Le Néolithique supposa une révolution technologique, économique, sociale et tout un nouveau système de vie, avec l’introduction de l’agriculture et l’élevage. Les parois et les pierres ne sont pas le seul support existant pour l’expression artistique. La céramique apparaît aussi pour la première fois. Ceci nous permet de situer les peintures schématiques dans le temps, il y a entre 7 000 et 3 000 ans, tandis que, dans le cas d’El Cogul, les parallélismes avec la céramique nous rapprochent de l’Âge du Bronze.
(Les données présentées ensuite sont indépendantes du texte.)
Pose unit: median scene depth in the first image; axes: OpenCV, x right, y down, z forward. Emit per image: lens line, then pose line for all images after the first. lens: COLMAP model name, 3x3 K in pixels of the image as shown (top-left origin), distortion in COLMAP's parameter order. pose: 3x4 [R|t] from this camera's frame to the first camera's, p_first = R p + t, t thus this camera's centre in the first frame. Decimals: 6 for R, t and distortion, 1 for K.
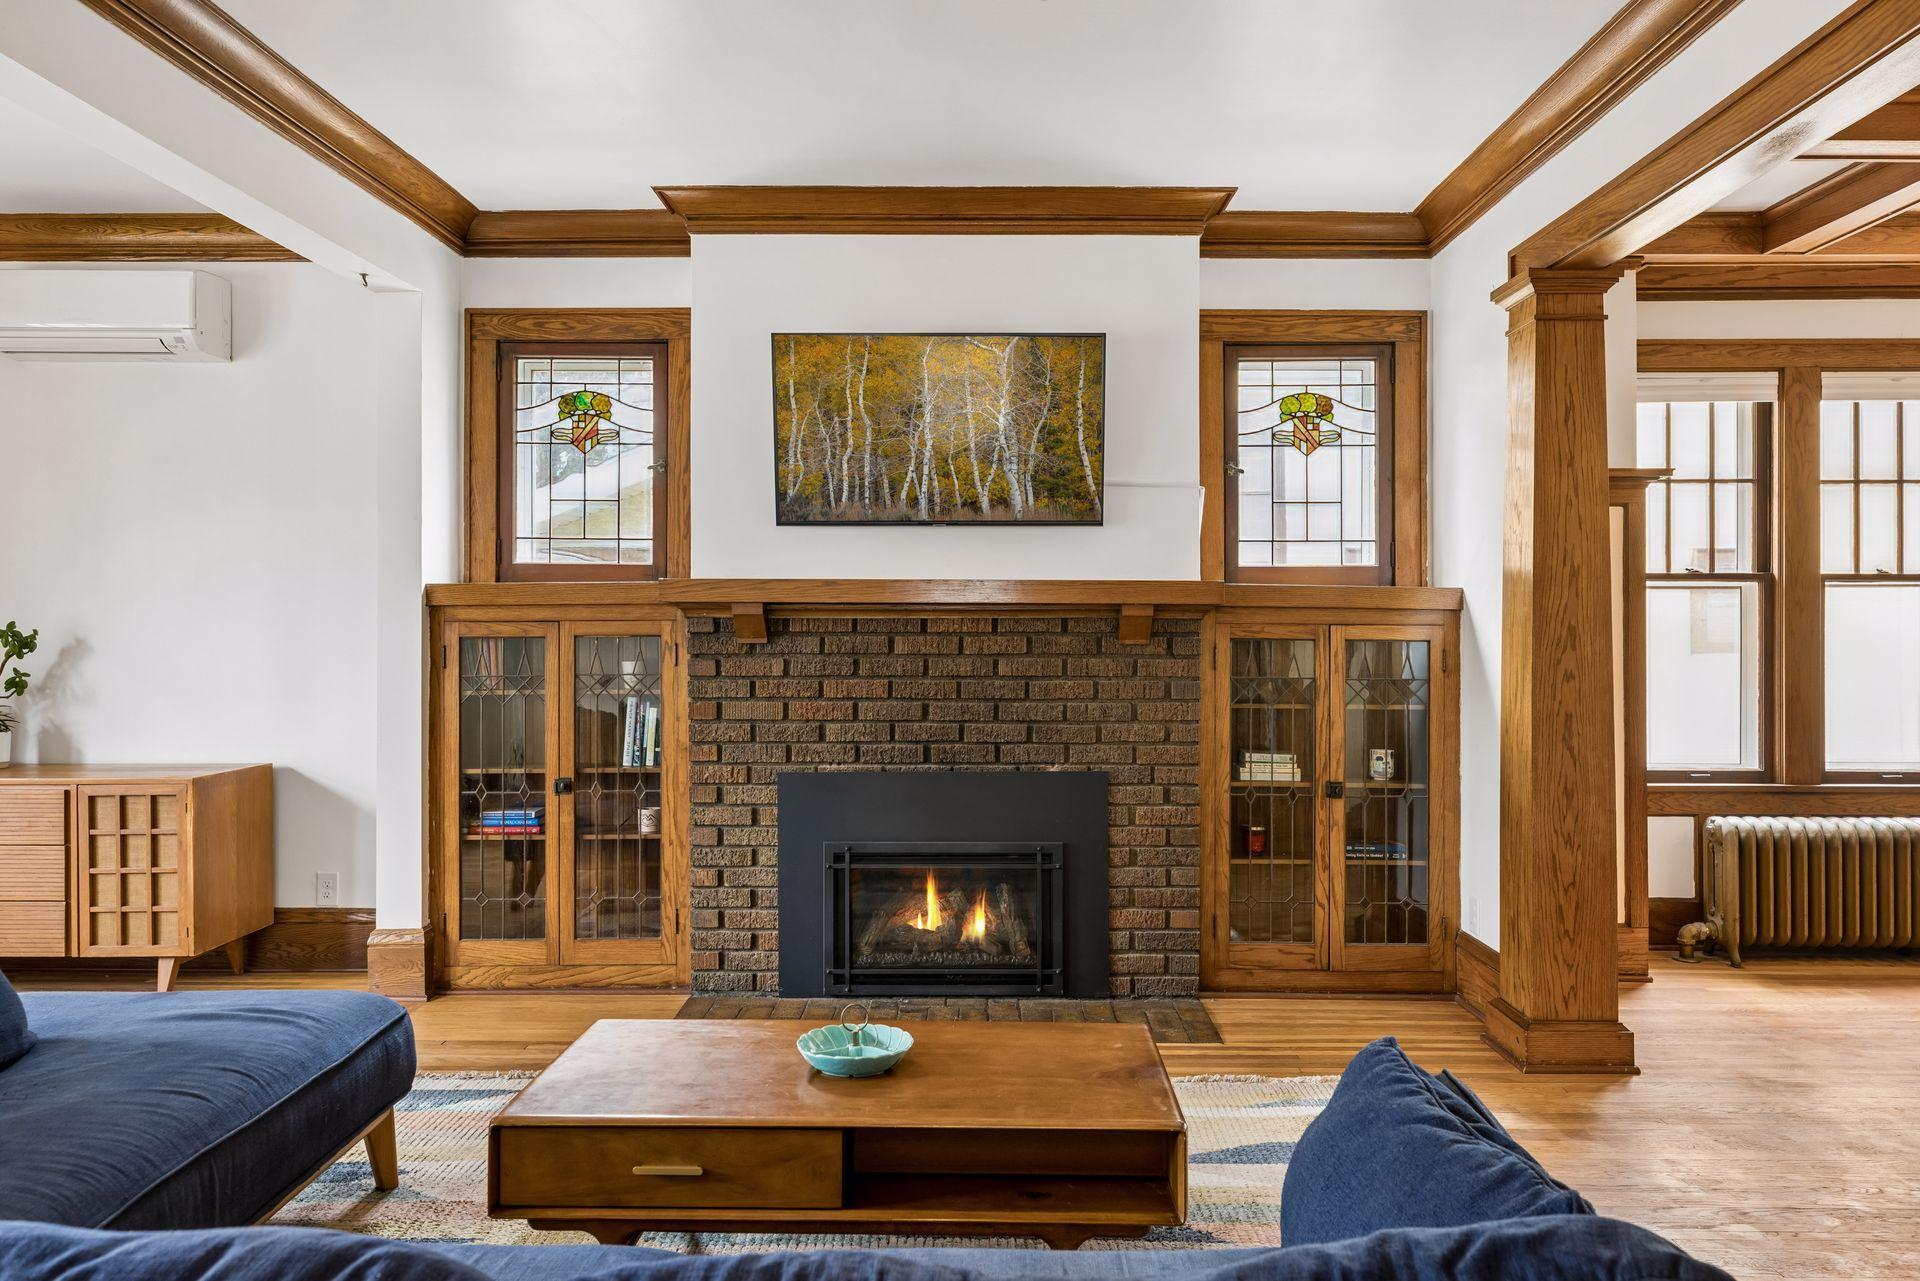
lens RADIAL K [[1281.6, 0, 960.0], [0, 1281.6, 640.5], [0, 0, 1]] dist [0.008413, 0.002134]
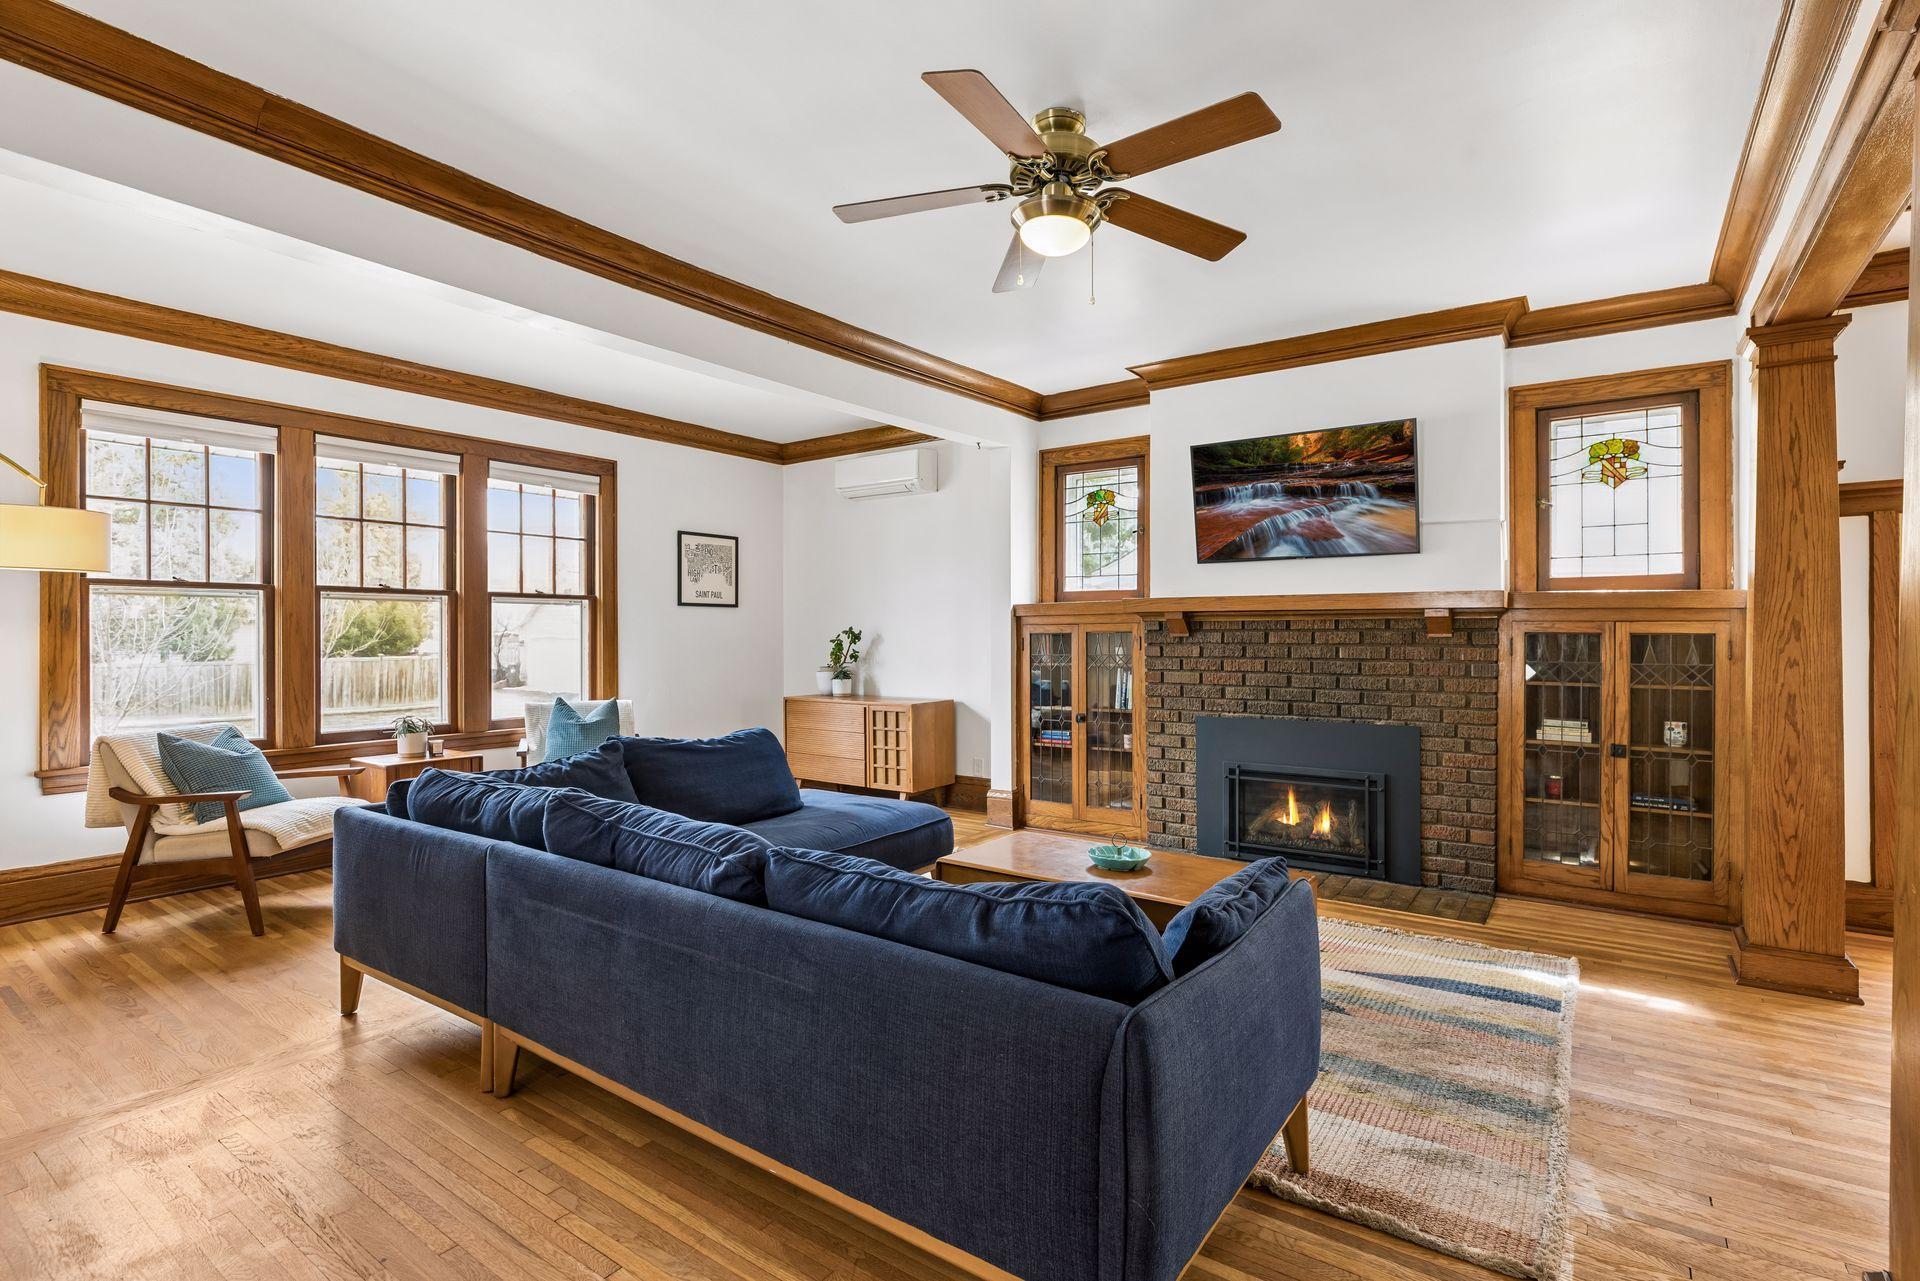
lens RADIAL K [[907.9, 0, 960.0], [0, 907.9, 640.5], [0, 0, 1]] dist [-0.021770, 0.000357]
pose [[0.815802, 0.001187, -0.578330, 0.275041], [0.001983, 0.999986, 0.004849, 0.001052], [0.578328, -0.005103, 0.815788, -0.107142]]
La Roca dels Moros recueille un autre grand changement, l’introduction de l’écriture. Plusieurs gravures et inscriptions complètent le mural et nous rapprochent du présent.
Nous trouvons à La Roca dels Moros des inscriptions ibères appartenant au vaste groupe culturel autochtone du littoral méditerranéen de la Péninsule d’il y a 2 600 ans. Nous conservons à La Roca des inscriptions de ce peuple qui n’ont pas pu être traduites.
Nous trouvons aussi des inscriptions romaines. La romanisation répandit un nouveau style de vie, de nouvelles traditions ainsi que la langue latine. Parmi les inscriptions en latin, nous trouvons des vœux à caractère religieux tels que « SECVNDIO VOTUM FECIT » (Second fit un vœux).
Enfin, les gravures du Moyen Âge (IVe-Ve siècles), comme ces trois poissons, donnent une continuité au mural jusqu’à nos jours.
Aujourd’hui, une grande œuvre architecturale se dresse à côté de l’ensemble rupestre.
Le centre de l’ensemble rupestre de La Roca dels Moros offre aux personnes qui le visitent la possibilité de connaître ce patrimoine précieux et veille à sa conservation, diffusion et connaissance.

Les différents motifs et manifestations culturelles du mural nous font revivre le monde préhistorique comme un monde en transformation continue et sont le témoignage de la transmission culturelle au fil des siècles.

La Roca dels Moros fut un espace sacré pour les sociétés anciennes et demeure de nos jours un espace patrimonial d’une valeur culturelle exceptionnelle, source de connaissance et de recherche sur les sociétés qui y ont laissé leur empreinte.